If there was one word African nations took away from the just concluded 2019 World Bank and IMF Spring Meetings in Washington D.C., that word was likely “hope” followed by caution and then fear.
Let’s start with hope:
According to the International Monetary Fund, there is reason to hope that the economy in Sub-Saharan Africa would continue to recover in 2019.
“This year we are expecting growth to accelerate to 3.5 percent from 3 percent last year,” saidMr Abebe Aemro Selassie, Director of the IMF’s African Department
Even more interesting is that some 21 countries in Sub-Saharan Africa are expected to grow at 5 percent or more this year.
In addition, these economies that are growing fast tend to be the more diversified economies, anther piece of great news.
However, the remaining countries, comprising mostly resource intensive countries, including the largest – Nigeria and South Africa – are expected to see slower improvements in standards of living.
This second group, around 24 countries, mainly resource-dependent economies would face face “sluggish growth” in the near term and slower improvements in standards of livings.
This group includes some of the larger economies in the region, the likes of Angola, Nigeria, and South Africa, which account for more than 50 percent of the region’s output.
So that’s the first part. Things may be a bit rocky at the moment, especially with slower growth last year, but the IMF forecasts that the storm would gradually be over as this year progresses and we move into 2020.
But, then there is need to be extremely cautious.
Even as the economy is expected to grow globally this year, Christine Lagarde warned on April 11 during her press briefing that “we are at a delicate moment” and would need to be cautious.
According to the IMF, the global economy is expected to rebound from 3.3 in 2019 to 3.6 in 2020, however, this would depend on many factors, ranging from unresolved trade tensions, high debt in some sectors and countries, both public and corporate, and the risk of weaker‑than‑expected growth in some stressed economies, and, of course, the consequences of whatever Brexit will happen or not.
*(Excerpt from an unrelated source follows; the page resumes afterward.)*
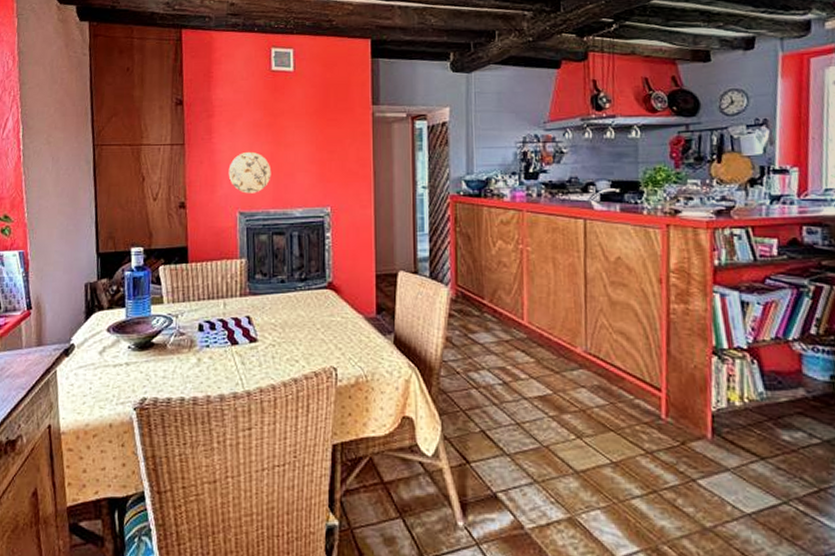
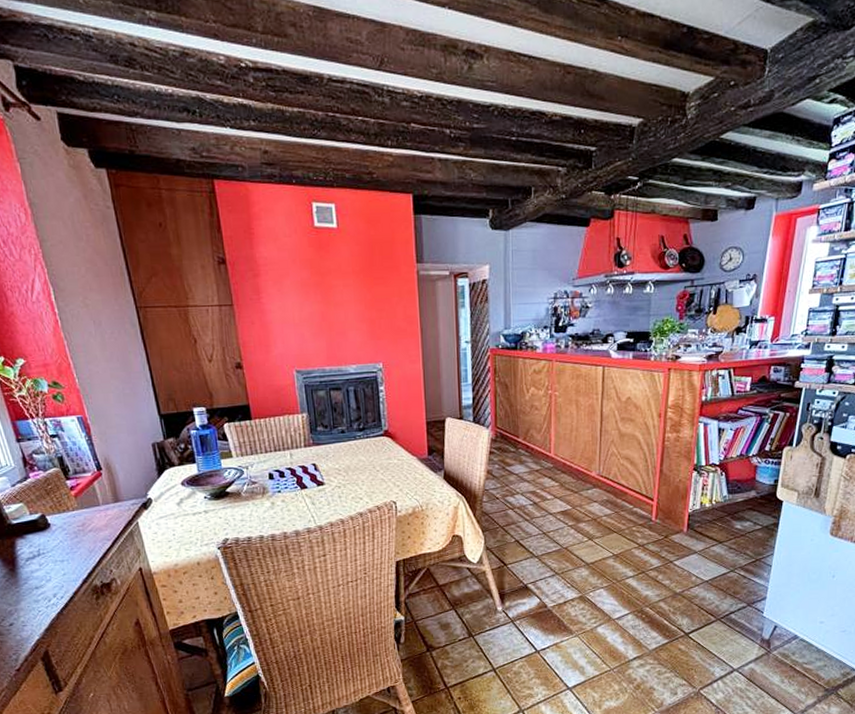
decorative plate: present [228,151,272,194] -> none [281,311,324,353]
These external factors would also affect the African economy.
On the external front perhaps the most important factors have been the volatility and global financial conditions, as well as the volatility in commodity prices which are posing a challenge for policymakers.
Domestically, rising public debt vulnerabilities, which are elevated in some countries would continue to pose a great challenge.
“The reason for the increase in debt levels tends to be very country-specific, for some it is due to addressing the large infrastructure needs. In others it’s been the effect of the commodity price shock that hit countries between 2014 and 2016. And yet in others it’s been pro-cyclical policies which have led to the marked increase in debt levels”, Selassie said.
All these factors, the IMF said, mean that there are basically two broad implications for policies.
“First in the fast-growing economies, the likes of Benin, Ethiopia, Ghana, Senegal, there is a need to hand over the reins of growth from the public to the private sector”, because in many of these countries while public investments has helped spur higher growth, translating into an increase in public debt levels, there is a need to strike a better balance between public debt increase on one hand, and the continued investments that are needed in public investment.
In the slower-growing economies, the likes of Angola, Nigeria, South Africa, there is a need to pursue reforms to facilitate economic diversification, and address remaining economic imbalances.
This, according to the IMF is because private investments remain weak, and a strong focus is needed to address the constraints that are holding such investments back.
Finally, there is fear, big fear
According to the World Bank President, David Malpass, per capita income growth in sub-Saharan Africa as a whole is projected to stay below one percent until at least 2021 which elevates the risk of a further concentration of extreme poverty on the continent.
In addition, growth in median income will also be weak.
This fact, he said, was extremely troubling because it jeopardizes the World Bank’s primary goal of ending extreme poverty by 2030.
Mr Malpass said although extreme poverty has dropped globally to 700 million at the last count, down from much higher levels in the 1990’s and 2000’s, the number of people living in extreme poverty is on the rise in sub-Saharan Africa.
“By 2030, nearly 9 in 10 extremely poor people will be Africans, and half of the world’s poor will be living in fragile and conflict-affected settings. This calls for urgent action—by countries themselves and by the global community,” he said.